--- Reading text Enclosed Below ---
Computer Architecture Internals: From Gates to Pipeline Hazards¶
Under the Hood — How instructions flow through pipeline stages, how caches exploit spatial/temporal locality, how memory hierarchies hide latency, and how multiprocessors maintain coherence. Sources: Computer Organization and Architecture (Stallings, 9th ed.), The Architecture of Computer Hardware, System Software, and Networking (Englander), Digital Logic and Computer Design (Mano), PC Hardware: A Beginner's Guide, Code: The Hidden Language of Computer Hardware and Software (Petzold).
1. Instruction Pipeline: The 5-Stage RISC Model¶
The fundamental insight of pipelining: while one instruction executes, the next is being decoded, and the one after is being fetched. Throughput approaches 1 instruction/cycle asymptotically.
--- End of Enclosed Reading text ---
--- Dataset excerpts Enclosed Below ---
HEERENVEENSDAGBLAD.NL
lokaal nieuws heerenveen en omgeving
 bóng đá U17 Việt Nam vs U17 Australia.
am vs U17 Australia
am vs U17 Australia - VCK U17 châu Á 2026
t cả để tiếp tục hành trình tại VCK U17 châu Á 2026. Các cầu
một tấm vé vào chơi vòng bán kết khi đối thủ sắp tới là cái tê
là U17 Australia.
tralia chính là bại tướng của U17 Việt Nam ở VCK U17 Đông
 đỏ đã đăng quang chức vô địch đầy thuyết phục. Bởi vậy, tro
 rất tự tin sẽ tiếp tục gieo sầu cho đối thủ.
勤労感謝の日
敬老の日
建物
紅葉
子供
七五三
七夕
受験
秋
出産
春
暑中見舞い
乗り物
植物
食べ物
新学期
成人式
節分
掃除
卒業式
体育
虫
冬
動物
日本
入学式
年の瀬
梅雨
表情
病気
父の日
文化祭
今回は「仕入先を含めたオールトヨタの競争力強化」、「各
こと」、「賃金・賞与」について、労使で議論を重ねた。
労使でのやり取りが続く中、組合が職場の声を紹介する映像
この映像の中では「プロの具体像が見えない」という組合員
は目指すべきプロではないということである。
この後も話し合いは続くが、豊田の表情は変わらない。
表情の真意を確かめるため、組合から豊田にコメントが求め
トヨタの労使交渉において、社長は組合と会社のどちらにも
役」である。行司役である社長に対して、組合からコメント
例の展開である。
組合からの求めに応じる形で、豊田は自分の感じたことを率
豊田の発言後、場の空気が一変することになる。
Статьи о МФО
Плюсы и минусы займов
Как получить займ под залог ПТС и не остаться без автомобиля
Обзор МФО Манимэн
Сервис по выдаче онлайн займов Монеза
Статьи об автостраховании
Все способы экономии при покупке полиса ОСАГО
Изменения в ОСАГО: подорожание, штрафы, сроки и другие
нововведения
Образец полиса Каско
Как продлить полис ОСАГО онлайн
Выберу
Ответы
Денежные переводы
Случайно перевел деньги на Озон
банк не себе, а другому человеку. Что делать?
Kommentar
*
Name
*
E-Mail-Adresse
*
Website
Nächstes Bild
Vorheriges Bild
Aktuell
--- End of Enclosed Dataset excerpts ---
### What you will do
a) Please reproduce word for word the stretch of the computer architecture page starting at "Computer Architecture Internals: From" and ending at "and Software (Petzold).".
b) Name every book title given as a source in the computer architecture page.

### Results in order
a)
Computer Architecture Internals: From Gates to Pipeline Hazards¶
Under the Hood — How instructions flow through pipeline stages, how caches exploit spatial/temporal locality, how memory hierarchies hide latency, and how multiprocessors maintain coherence. Sources: Computer Organization and Architecture (Stallings, 9th ed.), The Architecture of Computer Hardware, System Software, and Networking (Englander), Digital Logic and Computer Design (Mano), PC Hardware: A Beginner's Guide, Code: The Hidden Language of Computer Hardware and Software (Petzold).

b)
- Computer Organization and Architecture
- The Architecture of Computer Hardware, System Software, and Networking
- Digital Logic and Computer Design
- PC Hardware: A Beginner's Guide
- Code: The Hidden Language of Computer Hardware and Software